Erfolg für Open Source an Stadtberner Schulen: Gemeinderat soll Pilotprojekt starten

 

Halua Pinto de Magalhães (SP) stellt die Motion im Berner Stadtrat vor

Halua Pinto de Magalhães (SP) stellt die Motion im Berner Stadtrat vor

Die Idee für den Vorstoss zur Durchführung eines Open Source Pilotprojekts und weiteren Forderungen entstand im März 2013 an einer Veranstaltung der interfraktionellen Gruppe „Digitale Nachhaltigkeit“ des Berner Stadtrats. Dort präsentierte unter anderem Ronny Standtke den Open Source basierten Lernstick, der eine günstige, innovative und trotzdem einfach anzuwendende Möglichkeit ist, Schülerinnen und Schülern den Zugang zur digitalen Welt zu verschaffen.

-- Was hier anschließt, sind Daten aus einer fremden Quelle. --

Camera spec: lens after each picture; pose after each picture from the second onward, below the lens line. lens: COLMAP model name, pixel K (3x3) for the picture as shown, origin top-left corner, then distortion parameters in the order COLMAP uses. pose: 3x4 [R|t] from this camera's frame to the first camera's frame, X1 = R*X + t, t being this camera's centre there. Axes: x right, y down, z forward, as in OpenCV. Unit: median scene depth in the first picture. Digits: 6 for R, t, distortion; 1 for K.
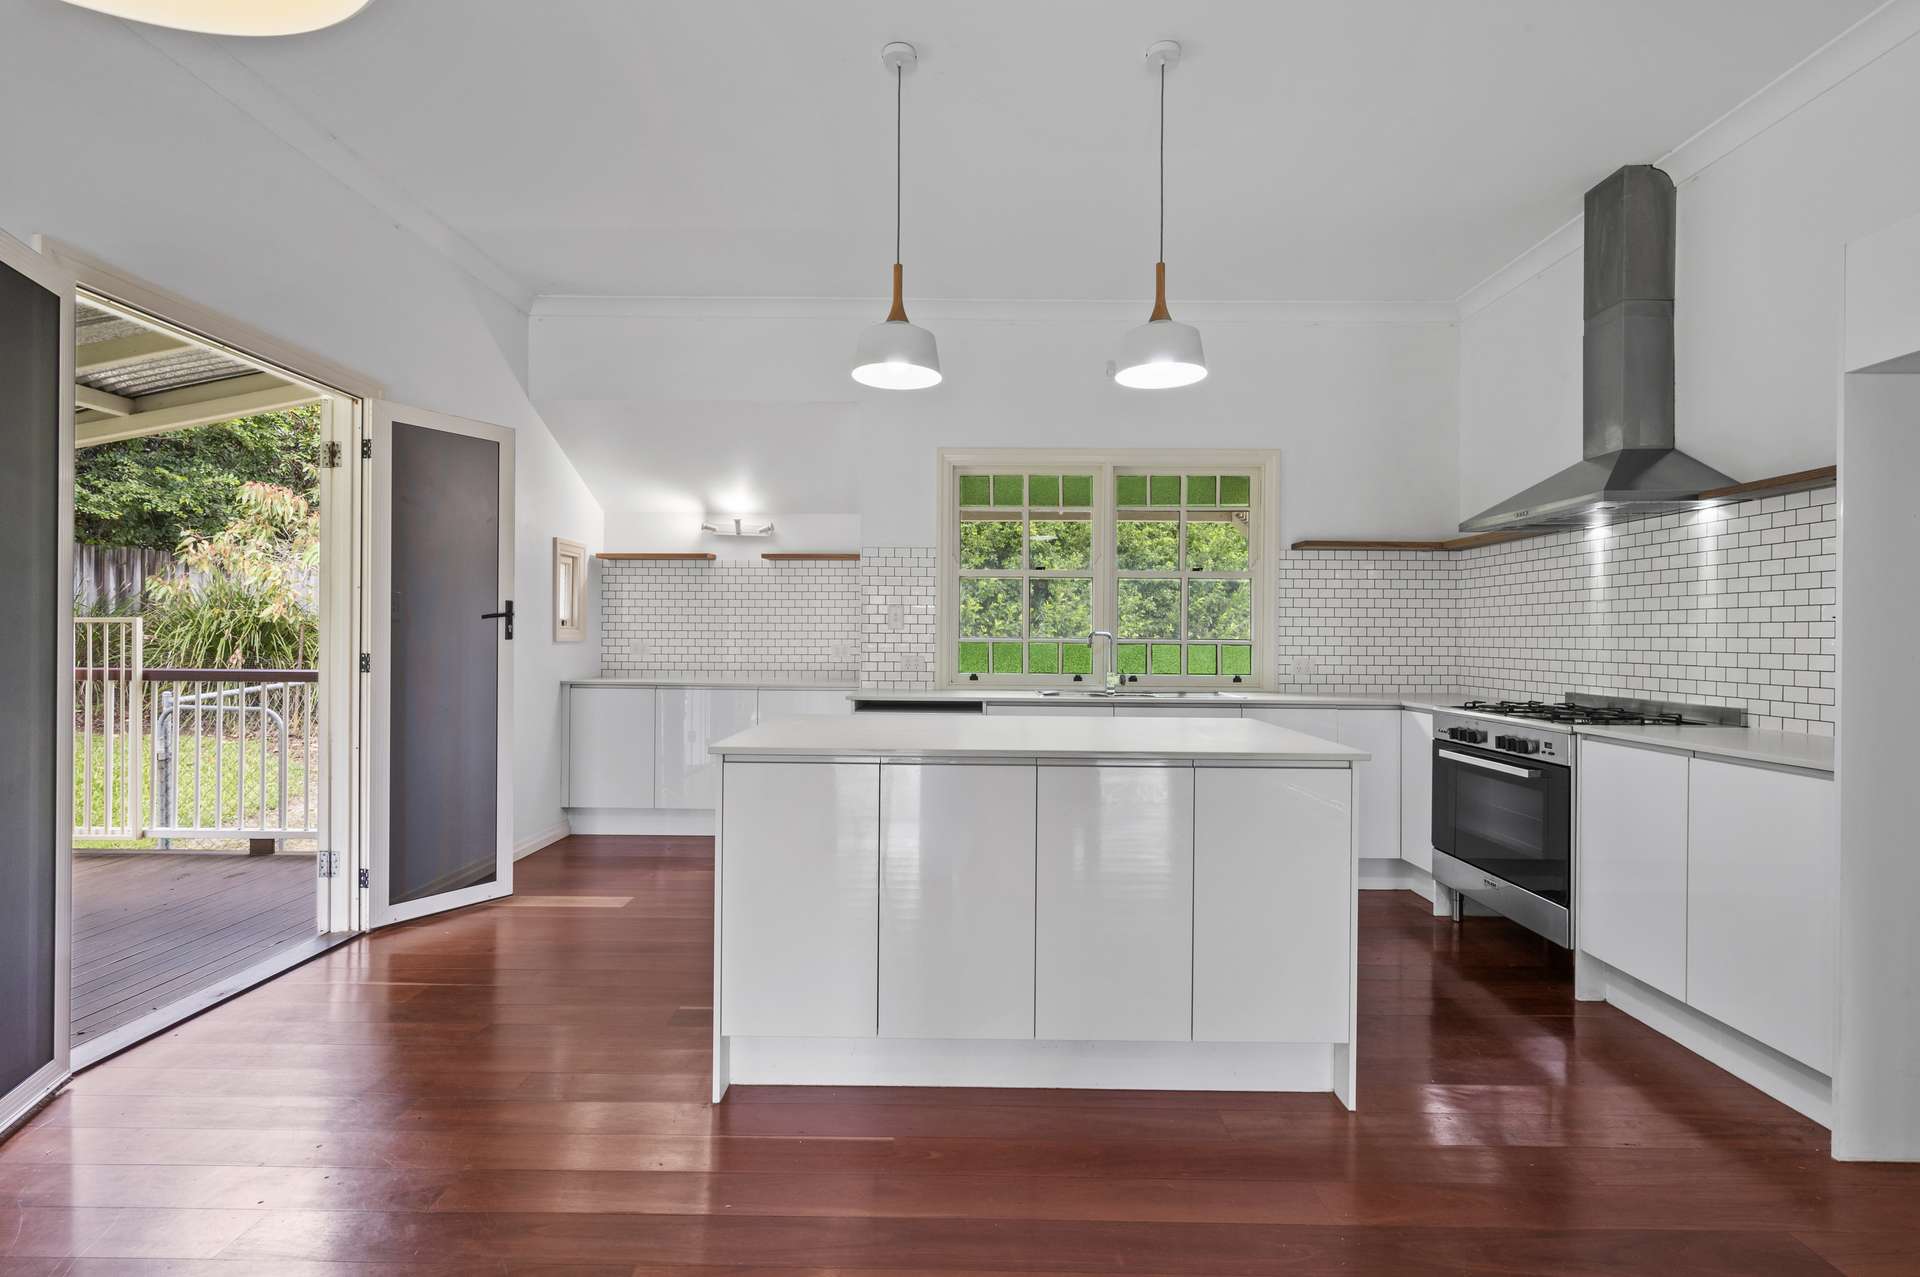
lens RADIAL K [[904.9, 0, 960.0], [0, 904.9, 638.5], [0, 0, 1]] dist [-0.001087, -0.000558]
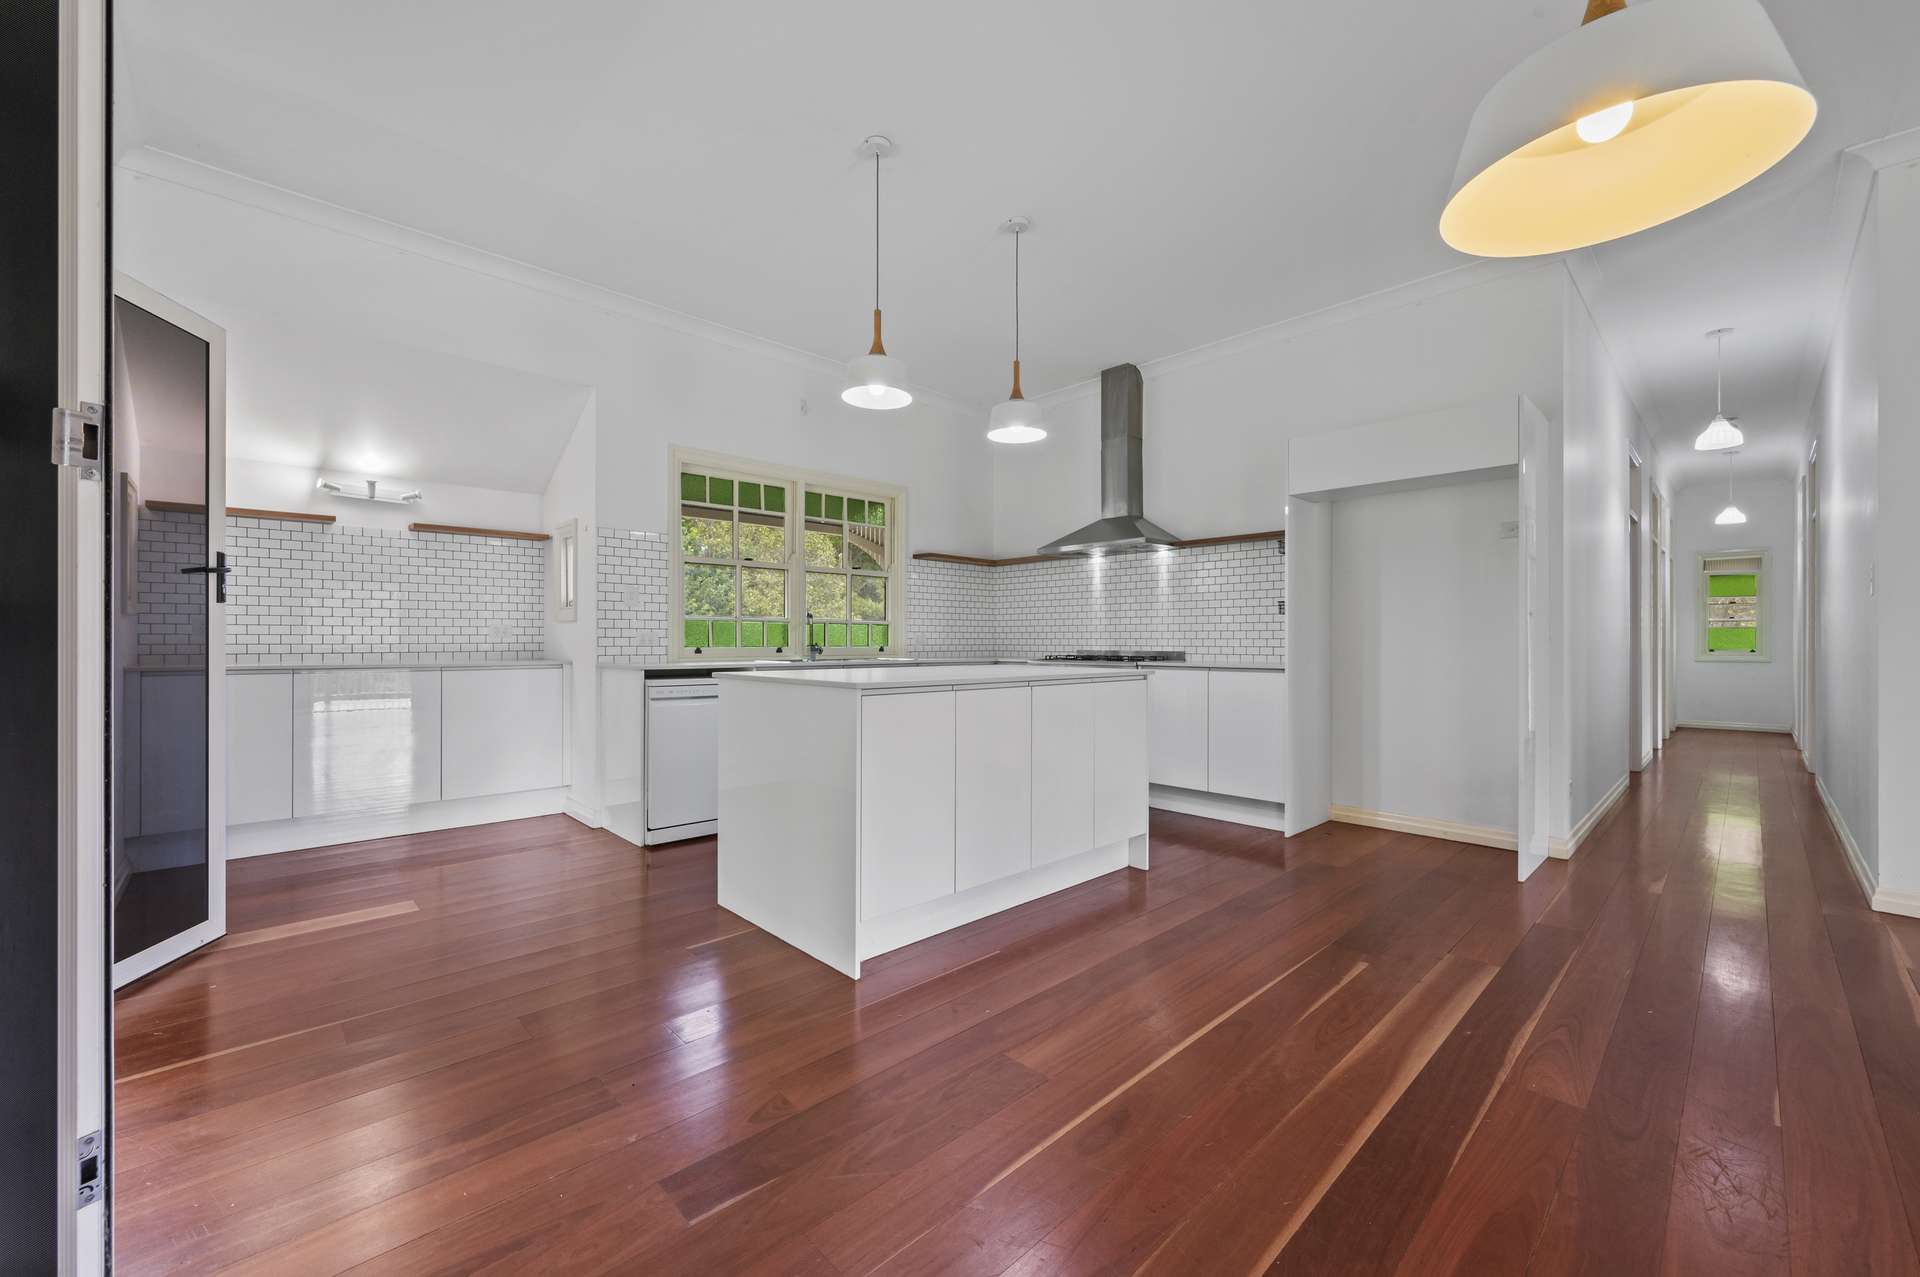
lens RADIAL K [[751.4, 0, 960.0], [0, 751.4, 638.5], [0, 0, 1]] dist [0.002368, -0.000092]
pose [[0.720449, -0.004029, 0.693496, -0.518657], [0.004619, 0.999989, 0.001010, 0.035723], [-0.693493, 0.002475, 0.720460, 0.111162]]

An der gestrigen Sitzung hat nun eine deutliche Mehrheit des Stadtrats die interfraktionelle Motion „Förderung von digitalen Kompetenzen und Vielfalt in der Schule“ überwiesen. Die Motionärinnen und Motionäre Halua Pinto de Magalhães (SP), Franziska Grossenbacher (GB), Dannie Jost (FDP), Simon Glauser (SVP) und Matthias Stürmer (EVP) forderten vom Gemeinderat folgende Punkte, die er nun als Richtlinienmotion umsetzen muss:

  1. Die Stadt Bern evaluiert, auf welche Art Free and/or Open Source-Software (FOSS) in der Berner Schulinformatik eingesetzt werden kann. Die Evaluation soll auch aufzeigen, welche Lizenzkosten und andere Ausgaben (länger einsetzbare Hardware etc.) damit eingespart werden können.

  2. Die Stadt Bern rüstet Pilotschulen aus, um verschiedene Einsatzformen von FOSS zu testen (FOSS-Anwendungen auf Windows, Edubuntu, Lernstick etc.).

  3. Die Stadt Bern nimmt mit anderen Schweizer Städten und Kantonen Kontakt auf, um Vorgehen bei Studien und Pilotprojekten bezüglich FOSS-Einsatz zu koordinieren und Ressourcen zu bündeln.

  4. Bei Neuanschaffungen von Schulsoftware ist Plattformunabhängigkeit (Windows/Mac/Linux und Web Browser) künftig ein Muss-Kriterium, damit keine neuen Abhängigkeiten geschaffen werden.

  5. Die Schulinformatik baut FOSS-Know-how bei Lehrkräften und Informatikverantwortlichen auf.